Why Older Adults Should Aim for 8 Hours of Sleep

Why Older Adults Should Aim for 8 Hours of Sleep
"Sleep is important for good health and mental wellbeing" says Francesco Cappuccio. "Optimizing sleep at an older age may help to delay the decline in brain function seen with age, or indeed may slow or prevent the rapid decline that leads to dementia."(Shutterstock*)
6/29/2014
Updated:
6/29/2014

Getting too little or too much sleep as we get older may affect how our brain functions, according to a study of almost 9,000 adults.

Researchers analyzed sleep and cognitive (brain function) data from 3,968 men and 4,821 women in the English Longitudinal Study of Aging. Respondents in the study reported on the quality and quantity of sleep over the period of a month.

In adults between the ages of 50 and 64, short sleep—less than six hours a night—and long sleep—more than eight hours a night—were associated with lower brain function scores. By contrast, in older adults (65 to 89 years) lower brain function scores were only observed in long sleepers.

Michelle A Miller of Warwick University says that “six to eight hours of sleep per night is particularly important for optimum brain function in younger adults.”

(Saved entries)

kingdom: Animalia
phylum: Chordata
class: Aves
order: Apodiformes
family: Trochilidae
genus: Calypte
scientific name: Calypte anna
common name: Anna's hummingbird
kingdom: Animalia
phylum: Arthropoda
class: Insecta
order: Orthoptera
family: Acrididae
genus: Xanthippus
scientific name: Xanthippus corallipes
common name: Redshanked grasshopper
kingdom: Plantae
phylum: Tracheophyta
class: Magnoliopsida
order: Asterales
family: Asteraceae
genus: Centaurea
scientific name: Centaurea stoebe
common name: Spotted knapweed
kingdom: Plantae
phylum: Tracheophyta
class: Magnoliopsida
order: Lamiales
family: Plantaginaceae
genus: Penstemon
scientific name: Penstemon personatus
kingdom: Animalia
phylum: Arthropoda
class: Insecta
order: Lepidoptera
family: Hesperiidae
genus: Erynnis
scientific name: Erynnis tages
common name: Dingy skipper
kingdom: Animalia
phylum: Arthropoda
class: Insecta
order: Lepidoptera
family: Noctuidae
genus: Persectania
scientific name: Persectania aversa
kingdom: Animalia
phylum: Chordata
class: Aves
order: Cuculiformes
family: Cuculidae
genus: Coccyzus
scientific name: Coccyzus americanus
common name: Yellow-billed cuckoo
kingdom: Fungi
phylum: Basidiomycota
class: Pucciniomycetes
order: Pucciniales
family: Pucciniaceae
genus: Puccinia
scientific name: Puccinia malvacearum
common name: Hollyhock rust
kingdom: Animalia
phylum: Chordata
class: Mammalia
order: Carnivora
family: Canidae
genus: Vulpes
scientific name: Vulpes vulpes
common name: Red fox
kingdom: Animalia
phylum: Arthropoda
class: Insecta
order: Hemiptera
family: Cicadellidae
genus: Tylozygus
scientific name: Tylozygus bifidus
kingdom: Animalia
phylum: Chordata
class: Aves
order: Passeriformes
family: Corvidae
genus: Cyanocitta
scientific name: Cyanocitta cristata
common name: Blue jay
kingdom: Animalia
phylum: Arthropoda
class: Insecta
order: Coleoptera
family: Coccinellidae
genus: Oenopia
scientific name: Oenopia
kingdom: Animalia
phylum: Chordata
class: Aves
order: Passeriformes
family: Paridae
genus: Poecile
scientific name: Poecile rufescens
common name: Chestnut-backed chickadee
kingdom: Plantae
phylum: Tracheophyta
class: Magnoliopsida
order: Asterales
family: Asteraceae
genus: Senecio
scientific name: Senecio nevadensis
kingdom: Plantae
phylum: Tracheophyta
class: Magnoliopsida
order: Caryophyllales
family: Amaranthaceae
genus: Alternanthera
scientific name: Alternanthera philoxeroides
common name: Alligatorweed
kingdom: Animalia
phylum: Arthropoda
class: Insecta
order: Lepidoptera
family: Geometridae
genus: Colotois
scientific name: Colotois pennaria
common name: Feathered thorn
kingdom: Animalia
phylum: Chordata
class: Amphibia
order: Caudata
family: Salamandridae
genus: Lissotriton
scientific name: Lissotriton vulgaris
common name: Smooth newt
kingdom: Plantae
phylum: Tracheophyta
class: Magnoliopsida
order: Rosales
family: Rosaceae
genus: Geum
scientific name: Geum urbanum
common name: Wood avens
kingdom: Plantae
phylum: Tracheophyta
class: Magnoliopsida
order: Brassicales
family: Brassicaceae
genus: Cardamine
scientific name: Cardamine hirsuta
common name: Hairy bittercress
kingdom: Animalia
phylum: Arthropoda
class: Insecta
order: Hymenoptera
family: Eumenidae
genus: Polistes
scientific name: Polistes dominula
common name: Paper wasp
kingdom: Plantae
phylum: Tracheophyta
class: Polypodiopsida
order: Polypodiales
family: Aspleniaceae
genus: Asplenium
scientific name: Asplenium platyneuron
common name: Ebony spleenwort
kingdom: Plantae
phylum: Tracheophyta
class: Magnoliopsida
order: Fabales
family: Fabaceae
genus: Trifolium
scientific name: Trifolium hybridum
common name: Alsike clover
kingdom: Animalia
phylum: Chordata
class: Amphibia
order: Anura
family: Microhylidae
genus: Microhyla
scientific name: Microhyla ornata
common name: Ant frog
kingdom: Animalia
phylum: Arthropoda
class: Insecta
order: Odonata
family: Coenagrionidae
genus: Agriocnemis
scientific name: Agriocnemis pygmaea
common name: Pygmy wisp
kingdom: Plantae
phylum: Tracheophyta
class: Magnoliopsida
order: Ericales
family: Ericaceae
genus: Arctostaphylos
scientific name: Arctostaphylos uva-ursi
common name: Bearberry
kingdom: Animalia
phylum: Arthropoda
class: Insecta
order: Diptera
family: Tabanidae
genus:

_Activity 1:_ Echo the article on sleep and brain function, copying everything from "Getting too little" down to "of a month.".
_Activity 2:_ Proceed with the article on sleep and brain function, writing on from its last sentence.
The records are separate from the article on sleep and brain function and stand apart from it.

_Task answer 1:_
Getting too little or too much sleep as we get older may affect how our brain functions, according to a study of almost 9,000 adults.

Researchers analyzed sleep and cognitive (brain function) data from 3,968 men and 4,821 women in the English Longitudinal Study of Aging. Respondents in the study reported on the quality and quantity of sleep over the period of a month.

_Task answer 2:_
These results are consistent with our previous research, which showed that six to eight hours of sleep at night was optimal for physical health, including lowest risk of developing obesity, hypertension, diabetes, heart disease, and stroke.”

Interestingly, in the younger pre-retirement aged adults, sleep quality did not have any significant association with brain function scores, whereas in the older adults, those over 65 years, there was a significant relationship between sleep quality and the observed scores. The study appears in PLOS ONE.

“Sleep is important for good health and mental wellbeing” says Professor Francesco Cappuccio. “Optimizing sleep at an older age may help to delay the decline in brain function seen with age, or indeed may slow or prevent the rapid decline that leads to dementia.”

The Economic and Social Research Council funded the research.